Até agora, os cientistas se centraram em dois grandes suspeitos. Nos cérebros das pessoas com Alzheimer, uma proteína chamada beta-amiloide acumula-se entre os neurônios. E uma segunda proteína, chamada tau, forma novelos dentro das células cerebrais. Ainda não está muito claro o papel dessas moléculas na enfermidade. Considerar que estas proteínas são as responsáveis pelo Alzheimer é como chegar à cena de um crime e acreditar que o sangue é o culpado pelo homicídio, nas palavras do neurologista David Pérez, do Hospital 12 de Outubro, em Madri.
A busca por um tratamento, entretanto, esteve centrada em limpar a beta-amiloide do cérebro. Todos os fármacos experimentais fracassaram até agora, mas as autoridades dos Estados Unidos decidiram em 7 de junho autorizar um novo, o aducanumab, fabricado pelo laboratório norte-americano Biogen e vendido a um preço superior a 240.000 reais por paciente por ano. É a primeira vez que se aprova um tratamento que ataca as supostas causas do Alzheimer: o aducanumab limpa a beta-amiloide, mas não ficou demonstrado que isto implique um benefício clínico para os pacientes. Ainda não se sabe se funciona.
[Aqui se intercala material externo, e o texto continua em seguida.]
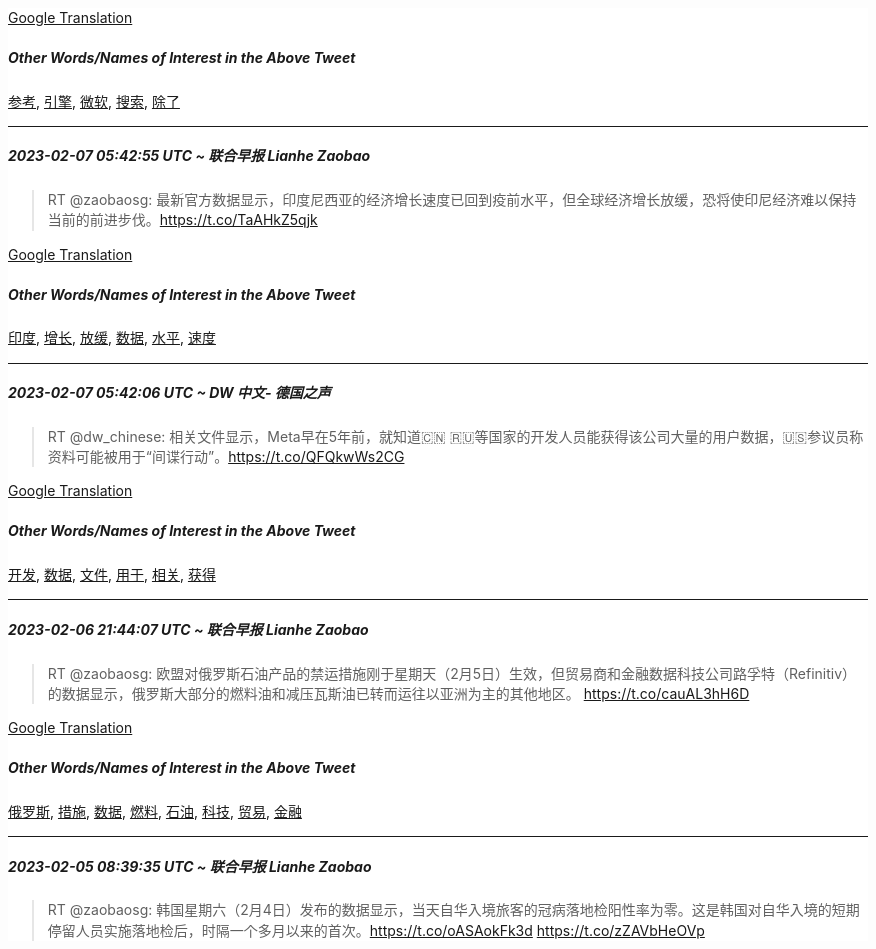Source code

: [Google Translation](https://translate.google.com/?hi=en&tab=TT&sl=zh-CN&tl=en&op=translate&text=RT+%40rijingzhongwen%3A+%E3%80%90%E5%BE%AE%E8%BD%AF%E6%90%9C%E7%B4%A2%E5%BC%95%E6%93%8E%E6%96%B0%E6%B7%BB%E2%80%9CChatGPT%E2%80%9D%E5%BC%8F%E5%AF%B9%E8%AF%9D%E5%BC%8FAI%E3%80%91%E5%9C%A8%E6%90%9C%E7%B4%A2%E6%A1%86%E8%BE%93%E5%85%A5%E2%80%9C%E6%9C%80%E7%95%85%E9%94%80%E7%9A%8465%E8%8B%B1%E5%AF%B8%E7%94%B5%E8%A7%86%E2%80%9D%E7%AD%89%EF%BC%8C%E9%99%A4%E4%BA%86%E9%80%9A%E5%B8%B8%E7%9A%84%E6%90%9C%E7%B4%A2%E7%BB%93%E6%9E%9C%E4%B9%8B%E5%A4%96%EF%BC%8C%E8%BF%98%E4%BC%9A%E5%9C%A8%E5%8F%B3%E4%BE%A7%E6%98%BE%E7%A4%BA%E5%8F%82%E8%80%83%E5%AF%B9%E8%AF%9D%E5%BC%8FAI%E5%9B%9E%E7%AD%94%E7%9A%84%E9%93%BE%E6%8E%A5%E2%80%A6%E2%80%A6https%3A%2F%2Ft.co%2F6hyega8esC)
##### Other Words/Names of Interest in the Above Tweet
[参考](参考.md), [引擎](引擎.md), [微软](微软.md), [搜索](搜索.md), [除了](除了.md)
___
##### 2023-02-07 05:42:55 UTC ~ 联合早报 Lianhe Zaobao
> RT @zaobaosg: 最新官方数据显示，印度尼西亚的经济增长速度已回到疫前水平，但全球经济增长放缓，恐将使印尼经济难以保持当前的前进步伐。https://t.co/TaAHkZ5qjk

[Google Translation](https://translate.google.com/?hi=en&tab=TT&sl=zh-CN&tl=en&op=translate&text=RT+%40zaobaosg%3A+%E6%9C%80%E6%96%B0%E5%AE%98%E6%96%B9%E6%95%B0%E6%8D%AE%E6%98%BE%E7%A4%BA%EF%BC%8C%E5%8D%B0%E5%BA%A6%E5%B0%BC%E8%A5%BF%E4%BA%9A%E7%9A%84%E7%BB%8F%E6%B5%8E%E5%A2%9E%E9%95%BF%E9%80%9F%E5%BA%A6%E5%B7%B2%E5%9B%9E%E5%88%B0%E7%96%AB%E5%89%8D%E6%B0%B4%E5%B9%B3%EF%BC%8C%E4%BD%86%E5%85%A8%E7%90%83%E7%BB%8F%E6%B5%8E%E5%A2%9E%E9%95%BF%E6%94%BE%E7%BC%93%EF%BC%8C%E6%81%90%E5%B0%86%E4%BD%BF%E5%8D%B0%E5%B0%BC%E7%BB%8F%E6%B5%8E%E9%9A%BE%E4%BB%A5%E4%BF%9D%E6%8C%81%E5%BD%93%E5%89%8D%E7%9A%84%E5%89%8D%E8%BF%9B%E6%AD%A5%E4%BC%90%E3%80%82https%3A%2F%2Ft.co%2FTaAHkZ5qjk)
##### Other Words/Names of Interest in the Above Tweet
[印度](印度.md), [增长](增长.md), [放缓](放缓.md), [数据](数据.md), [水平](水平.md), [速度](速度.md)
___
##### 2023-02-07 05:42:06 UTC ~ DW 中文- 德国之声
> RT @dw_chinese: 相关文件显示，Meta早在5年前，就知道🇨🇳 🇷🇺等国家的开发人员能获得该公司大量的用户数据，🇺🇸参议员称资料可能被用于“间谍行动”。https://t.co/QFQkwWs2CG

[Google Translation](https://translate.google.com/?hi=en&tab=TT&sl=zh-CN&tl=en&op=translate&text=RT+%40dw_chinese%3A+%E7%9B%B8%E5%85%B3%E6%96%87%E4%BB%B6%E6%98%BE%E7%A4%BA%EF%BC%8CMeta%E6%97%A9%E5%9C%A85%E5%B9%B4%E5%89%8D%EF%BC%8C%E5%B0%B1%E7%9F%A5%E9%81%93%F0%9F%87%A8%F0%9F%87%B3+%F0%9F%87%B7%F0%9F%87%BA%E7%AD%89%E5%9B%BD%E5%AE%B6%E7%9A%84%E5%BC%80%E5%8F%91%E4%BA%BA%E5%91%98%E8%83%BD%E8%8E%B7%E5%BE%97%E8%AF%A5%E5%85%AC%E5%8F%B8%E5%A4%A7%E9%87%8F%E7%9A%84%E7%94%A8%E6%88%B7%E6%95%B0%E6%8D%AE%EF%BC%8C%F0%9F%87%BA%F0%9F%87%B8%E5%8F%82%E8%AE%AE%E5%91%98%E7%A7%B0%E8%B5%84%E6%96%99%E5%8F%AF%E8%83%BD%E8%A2%AB%E7%94%A8%E4%BA%8E%E2%80%9C%E9%97%B4%E8%B0%8D%E8%A1%8C%E5%8A%A8%E2%80%9D%E3%80%82https%3A%2F%2Ft.co%2FQFQkwWs2CG)
##### Other Words/Names of Interest in the Above Tweet
[开发](开发.md), [数据](数据.md), [文件](文件.md), [用于](用于.md), [相关](相关.md), [获得](获得.md)
___
##### 2023-02-06 21:44:07 UTC ~ 联合早报 Lianhe Zaobao
> RT @zaobaosg: 欧盟对俄罗斯石油产品的禁运措施刚于星期天（2月5日）生效，但贸易商和金融数据科技公司路孚特（Refinitiv）的数据显示，俄罗斯大部分的燃料油和减压瓦斯油已转而运往以亚洲为主的其他地区。 https://t.co/cauAL3hH6D

[Google Translation](https://translate.google.com/?hi=en&tab=TT&sl=zh-CN&tl=en&op=translate&text=RT+%40zaobaosg%3A+%E6%AC%A7%E7%9B%9F%E5%AF%B9%E4%BF%84%E7%BD%97%E6%96%AF%E7%9F%B3%E6%B2%B9%E4%BA%A7%E5%93%81%E7%9A%84%E7%A6%81%E8%BF%90%E6%8E%AA%E6%96%BD%E5%88%9A%E4%BA%8E%E6%98%9F%E6%9C%9F%E5%A4%A9%EF%BC%882%E6%9C%885%E6%97%A5%EF%BC%89%E7%94%9F%E6%95%88%EF%BC%8C%E4%BD%86%E8%B4%B8%E6%98%93%E5%95%86%E5%92%8C%E9%87%91%E8%9E%8D%E6%95%B0%E6%8D%AE%E7%A7%91%E6%8A%80%E5%85%AC%E5%8F%B8%E8%B7%AF%E5%AD%9A%E7%89%B9%EF%BC%88Refinitiv%EF%BC%89%E7%9A%84%E6%95%B0%E6%8D%AE%E6%98%BE%E7%A4%BA%EF%BC%8C%E4%BF%84%E7%BD%97%E6%96%AF%E5%A4%A7%E9%83%A8%E5%88%86%E7%9A%84%E7%87%83%E6%96%99%E6%B2%B9%E5%92%8C%E5%87%8F%E5%8E%8B%E7%93%A6%E6%96%AF%E6%B2%B9%E5%B7%B2%E8%BD%AC%E8%80%8C%E8%BF%90%E5%BE%80%E4%BB%A5%E4%BA%9A%E6%B4%B2%E4%B8%BA%E4%B8%BB%E7%9A%84%E5%85%B6%E4%BB%96%E5%9C%B0%E5%8C%BA%E3%80%82+https%3A%2F%2Ft.co%2FcauAL3hH6D)
##### Other Words/Names of Interest in the Above Tweet
[俄罗斯](俄罗斯.md), [措施](措施.md), [数据](数据.md), [燃料](燃料.md), [石油](石油.md), [科技](科技.md), [贸易](贸易.md), [金融](金融.md)
___
##### 2023-02-05 08:39:35 UTC ~ 联合早报 Lianhe Zaobao
> RT @zaobaosg: 韩国星期六（2月4日）发布的数据显示，当天自华入境旅客的冠病落地检阳性率为零。这是韩国对自华入境的短期停留人员实施落地检后，时隔一个多月以来的首次。https://t.co/oASAokFk3d https://t.co/zZAVbHeOVp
Rábano se detém diante de prateleiras que rompem a monotonia do banco de cérebros. “Este é o de um leão marinho que fazia um show fantasiado de caubói no Zoológico de Madri”, conta, apontando um frasco. “Este é o de um rinoceronte branco. Tive que usar um machado para arrancar”, rememora, mostrando outro recipiente.
Os cérebros dos animais idosos que morrem no zoológico também acabam no arquivo de Rábano. Há leões, gnus, golfinhos, coalas, chimpanzés, girafas. O pesquisador mostra a imagem de um cérebro de tigre-siberiano cheio de proteína beta-amiloide.
“Em muitos mamíferos vemos mudanças como a do Alzheimer, mas não desenvolvem a doença”, explica.
O patologista acredita que os erros de diagnóstico são uma das razões históricas para o fracasso na busca por um tratamento.
“O Alzheimer nunca está sozinho. Temos que botar na cabeça que não basta diagnosticar o Alzheimer”, explica Rábano.
Há no mundo 50 milhões de pessoas com demência, 65% delas com Alzheimer, segundo a Organização Mundial da Saúde. Mas há outras formas de demência, que frequentemente aparecem misturadas: a vascular, a por corpos de Lewy, as taupatias, a encefalopatia LATE. Rábano convida os cidadãos a se tornarem doadores de cérebro, para ajudar na pesquisa. Alguns ensaios clínicos talvez tenham falhado porque fármacos contra o Alzheimer foram testados em pessoas que não tinham só essa doença.
A neurologista Raquel Sánchez Valle, do Hospital Clínic de Barcelona, se mostra otimista. “Mudamos de fase na pesquisa do Alzheimer”, opina.
Sua equipe participou do Engage, um ensaio clínico internacional com 1.650 pacientes para provar o polêmico aducanumab. Os resultados não foram conclusivos, mas a pesquisadora salienta que a eliminação da proteína beta-amiloide no cérebro de fato melhorou os indicadores associados à morte neuronal, embora não se chegasse a observar uma melhoria clara nos pacientes. “Precisamos de ensaios mais longos, de muito mais tempo”, explica.